Symptomatiquement, les surtitres s’avèrent généralement redondants, et cela est heureux. Souvent sollicitée par le répertoire baroque pour sa voix claire, Sophie Karthäuser met en valeur la fraîcheur tourmentée d’Agathe. Le fruité du timbre donne une délicate consistance au personnage. La précision et le galbe de l’instrument favorise l’impact scénique d’un matériau à la puissance relative, mais tout à fait adaptée à la jauge de la salle Favart. Virginie Pochon incarne en Annette ce que d’aucuns appellent la soubrette française. Si l’on peut regretter une certaine acidité, la franchise de l’émission et la vivacité de l’interprète donnent une sapidité évidente à la camériste. Sa chanson (avec hautbois concertant) au troisième acte, pour distraire sa maîtresse de ses noirs pressentiments, est admirable de légèreté tout à fait idoine. Andrew Kennedy donne au rôle de Max des atours mozartiens. La ligne et la clarté du timbre sont tout à fait idiomatiques – la parenté avec Tamino n’est pas fortuite. La vigueur ne fait cependant pas défaut au ténor anglais quand la partition l’exige. Âme damnée et méchant de l’histoire, Gaspard sied tout à fait aux baryton-basses de caractère. Gidon Saks accentue la noirceur du mauvais veneur au risque de déséquilibrer une intonation parfois engorgée et de rendre le personnage par trop monolithique – ce qui ne l’empêche pas de recueillir les suffrages de l’auditoire. Samuel Evans campe un Kilian souriant et à la voix bien projetée. Kouno est interprété avec justesse par Matthew Brook. Robert Davies montre une autorité de circonstance en Ottokar, tandis Luc Bertin-Hugault a tout de la basse profonde qui revient à la sagesse divine de l’Ermite. Les répliques de Samiel sont déclamées par Christian Pelissier, démon vieilli – Satan n’est plus tout jeune hélas – qui n’a plus que la rudesse de la voix pour inspirer l’effroi. Les chœurs sont confiés au Monteverdi Choir.

La production commandée à Dan Jemmett se révèle finalement bien sage. Le metteur en scène britannique ne remet pas en cause la morale jugée parfois simpliste de l’histoire.

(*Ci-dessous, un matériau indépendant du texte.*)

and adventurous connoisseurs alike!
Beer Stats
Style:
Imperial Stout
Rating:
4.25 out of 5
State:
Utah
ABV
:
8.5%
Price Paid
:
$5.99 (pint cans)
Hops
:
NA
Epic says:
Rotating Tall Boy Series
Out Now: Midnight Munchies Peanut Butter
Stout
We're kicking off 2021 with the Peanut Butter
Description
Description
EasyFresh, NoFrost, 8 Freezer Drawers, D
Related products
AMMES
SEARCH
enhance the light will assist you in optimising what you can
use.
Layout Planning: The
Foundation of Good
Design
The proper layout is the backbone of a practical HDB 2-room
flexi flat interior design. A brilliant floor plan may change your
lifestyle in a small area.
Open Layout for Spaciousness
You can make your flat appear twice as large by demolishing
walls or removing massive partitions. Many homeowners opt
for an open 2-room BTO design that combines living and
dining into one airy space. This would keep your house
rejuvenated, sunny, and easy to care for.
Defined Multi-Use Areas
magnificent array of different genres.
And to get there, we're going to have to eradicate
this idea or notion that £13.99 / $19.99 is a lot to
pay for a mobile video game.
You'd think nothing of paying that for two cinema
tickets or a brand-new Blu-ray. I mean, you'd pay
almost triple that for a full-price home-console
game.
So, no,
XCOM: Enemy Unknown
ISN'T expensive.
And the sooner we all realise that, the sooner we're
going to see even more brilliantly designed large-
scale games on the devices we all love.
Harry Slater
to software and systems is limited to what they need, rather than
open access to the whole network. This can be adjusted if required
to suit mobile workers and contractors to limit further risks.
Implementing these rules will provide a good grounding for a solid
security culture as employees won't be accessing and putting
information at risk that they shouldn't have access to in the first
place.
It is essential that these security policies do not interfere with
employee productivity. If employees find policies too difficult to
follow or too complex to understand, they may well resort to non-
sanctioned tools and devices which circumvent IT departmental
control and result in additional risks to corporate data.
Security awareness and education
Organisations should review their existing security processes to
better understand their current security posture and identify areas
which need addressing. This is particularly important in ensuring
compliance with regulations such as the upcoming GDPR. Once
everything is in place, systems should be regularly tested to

L’artifice consistant à faire commencer la marche des chasseurs au gramophone avant de confier la suite à l’orchestre est presque aussi démodé que le décor de fête foraine dessiné par Dick Bird. La caravane d’Agathe ne choque guère, sa laideur étant modeste, en fin de compte. Avec les troncs qui descendent des cintres et les masques de boucs-garous, la scène des Gorges du Loup s’avère efficace. Les éclairages d’Arnaud Jung témoignent d’un goût prononcé pour l’alternance de diodes électroluminescentes jaunes et rouges – l’innocence et le mal, sans doute, l’incarnat étant la couleur dominante de l’invocation de Samiel. Les costumes de Sylvie Martin-Hyszka n’appellent pas de commentaire particulier, et les quelques mouvements chorégraphiques imaginés par Cécile Bon ne transgressent ni l’argument ni la mémoire.